TIGA tahun waktu berlalu bersama gemintang Kota Jakarta, meninggalkan kegirangan keluarga kecilku di tenggara Sulawesi membuatku banyak belajar tentang makna hidup, makna tentang ‘komunikasi keluarga’ yang belum tercatat khusus dalam literasi teori ilmu komunikasi. Bahwa membangun perspektif ‘komunikasi keluarga’ tentu dapat dipahami sebagai bagian dari ‘komunikasi interpersonal’, atau bahkan dapat menjadi bagian dari terapan ‘komunikasi kelompok’. Namun begitu ‘komunikasi keluarga’ bagi saya tak lagi sebatas perspektif teori, ia bahkan menjelma sebagai medium baru, yang bisa menjadi ‘panasea’ kehidupan yang lebih berarti.
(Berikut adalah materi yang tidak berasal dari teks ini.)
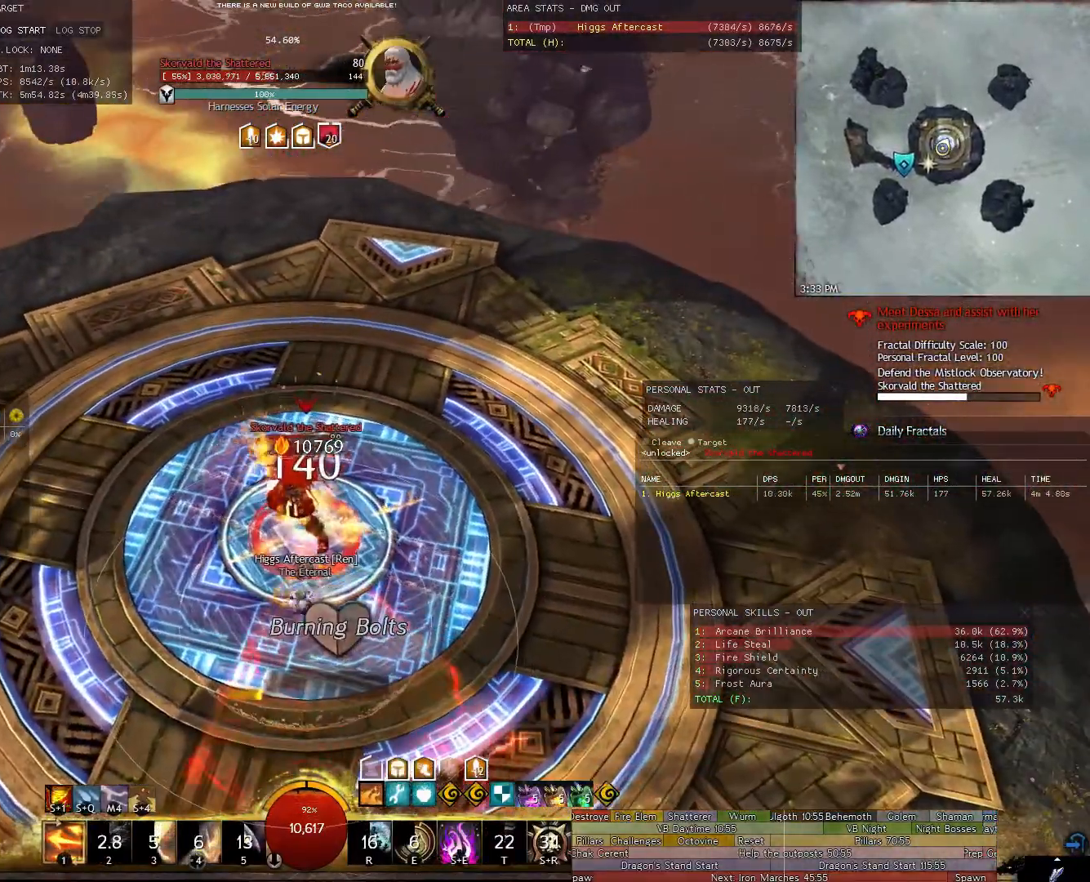
{"keys": [], "mouse": ["right"], "events": [[60, "a", "down"], [300, "w", "down"], [440, "a", "up"], [440, "w", "up"]]}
Sesuatu yang bertentangan dengan salah satu ‘prinsip ilmu komunikasi’ itu sendiri yang menyatakan bahwa ‘communication is not panasea’, atau komunikasi bukanlah obat, meski dalam kajian yang lebih besar disebutkan jika komunikasi bersifat ‘omni present’, atau hadir dimana-mana.
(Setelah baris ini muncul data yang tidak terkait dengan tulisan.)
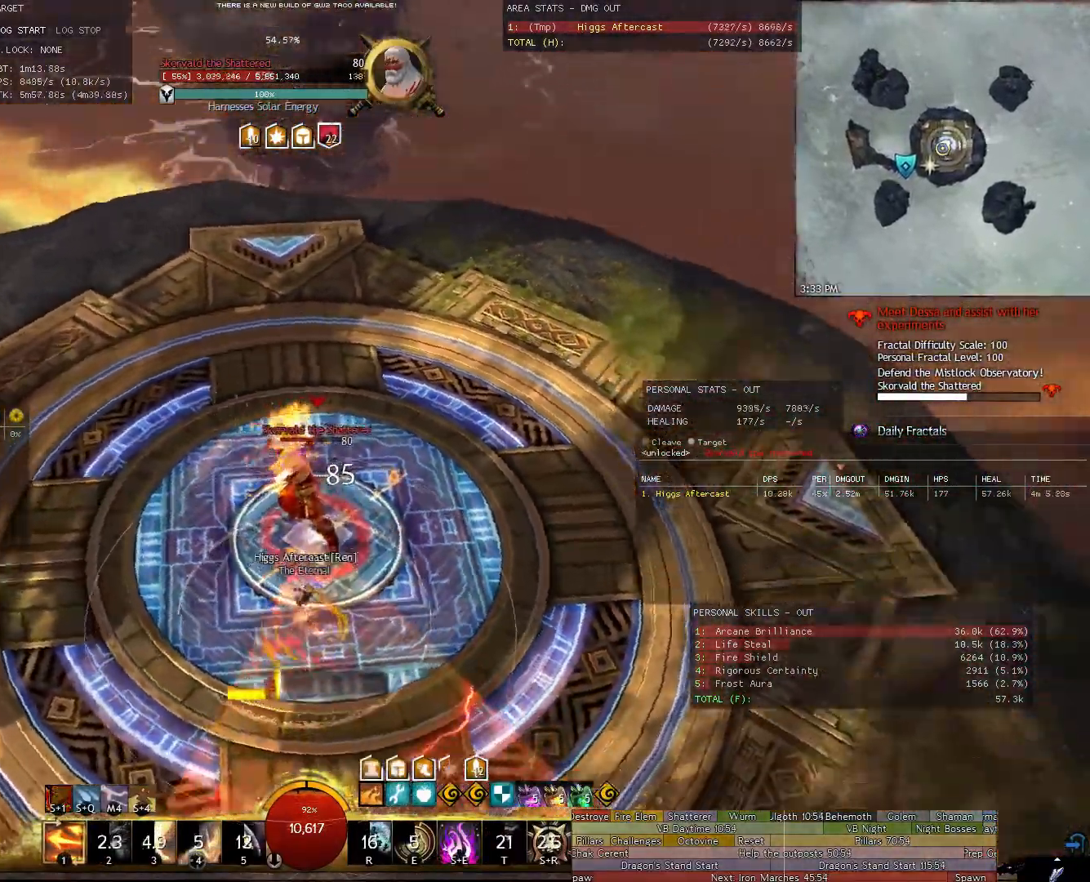
{"keys": ["a", "w"], "mouse": [], "events": [[40, "a", "down"], [180, "mouse_right", "up"], [180, "w", "down"], [280, "a", "up"], [280, "w", "up"], [360, "a", "down"], [420, "w", "down"]]}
Maaf..saya tak ingin terjebak jauh dalam teori-teori itu, saya hanya memulai prakata diatas untuk mengingat pesan yang selalu diberikan si bungsu Noval (8 tahun) dan si Sulung Refa (11 tahun) melalui ponsel ibunya. Noval amat merindukan hadirnya ‘sepatu super’ yang akan menjadi miliknya. Awalnya saya kebingungan bagaimana rupa sepatu ajaib itu. Ia hanya memberi isyarat jika sepatu itu berwarna keemasan, bertali dan punya ikatan atas. Noval tak bercerita jika sepatu impiannya itu, ia tonton melalui seri sinetron sebuah televisi swasta. Sebagai ayah, saya berjanji akan memberi impiannya itu, bahkan dengan jawaban, “tunggu saja, sepatu itu masih sementara dibuat di Jakarta”. Noval tertawa kecil tanda amat senang, meski ini masih sebatas janji. Bagi saya ‘janji’ kepada si bungsu sama pentingnya dengan ‘membangun konsensus’ dalm ilmu pencitraan politik. (hehehe..anak jadi korban teori perkuliahan).
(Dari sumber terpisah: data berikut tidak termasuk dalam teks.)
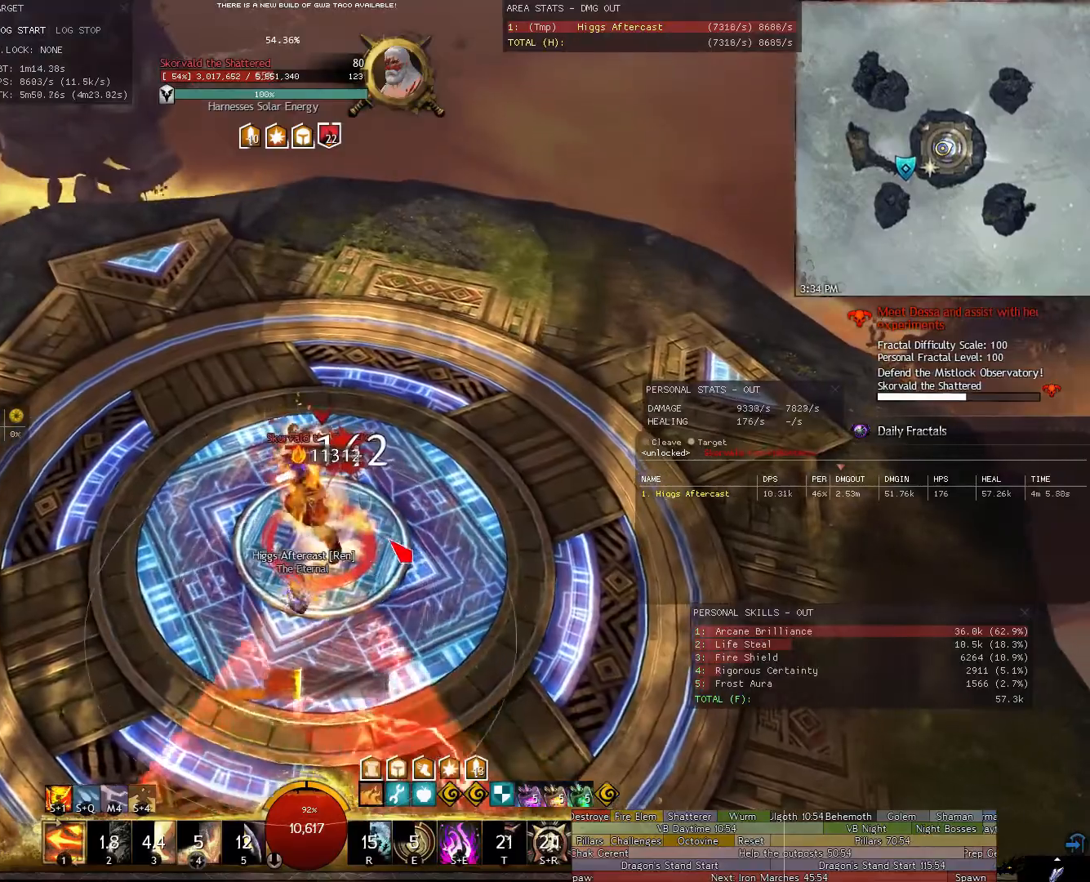
{"keys": ["w"], "mouse": [], "events": [[100, "a", "up"], [100, "w", "up"], [200, "a", "down"], [200, "w", "down"], [480, "a", "up"]]}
Dalam kegundahan mencari model pesanan si bungsu, sebuah iklan sinetron terpampang besar di kawasan Kampung Melayu, Jatinegara. Isinya pas dengan judul permintaan Noval. ‘Sepatu Super’. Sejenak saya terenyuh jika anak saya jadi korban iklan, tetapi dalam sisi lain, saya banyak belajar bahwa ‘sinetron’ benar-benar telah menjadi cermin kehidupan banyak anak-anak negeri ini. Tentu saya amat takut jika sinetron ‘sepatu super’ ini bisa membuat anak saya menjadi materialistis, dan berprilaku serba instant. Apalagi Noval terang-terangan ingin mengganti namanya menjadi ‘Ramadhan’ tokoh pemilik sepatu ajaib itu. Untuk saja materi sinetron ini punya pesan lain, jika dalam kehidupan selalu saja hal yang tak terduga (jika tak layak disebut mukjizat), yang kerap mengiringi perjalanan kehidupan seseorang.
Beda Noval dengan Refa, kakak sulungnya. Putraku yang sebelas tahun tak pernah menikmati rasa ‘nasi’ ini, punya permintaan sederhana. Ia hanya ingin dibelikan sepasang raket bulu tangkis, yang ia ingin pakai saat-saat istrahat belajar di sekolahnya. Ia minta sepasang agar bisa bermain dengan adiknya sendiri, putri kesayanganku Refi Rabiyatul Adawiyah, yang kali ini tak punya pesanan. Refi kerap bertindak dewasa karena ia anak tengah antara Refa dan Noval. Tetapi ia punya tabiat manja berlebihan, mungkin karena ia anak perempuan sendiri, bahkan terbilang satu-satunya anak perempuan dari cucu-cucu orang tuaku.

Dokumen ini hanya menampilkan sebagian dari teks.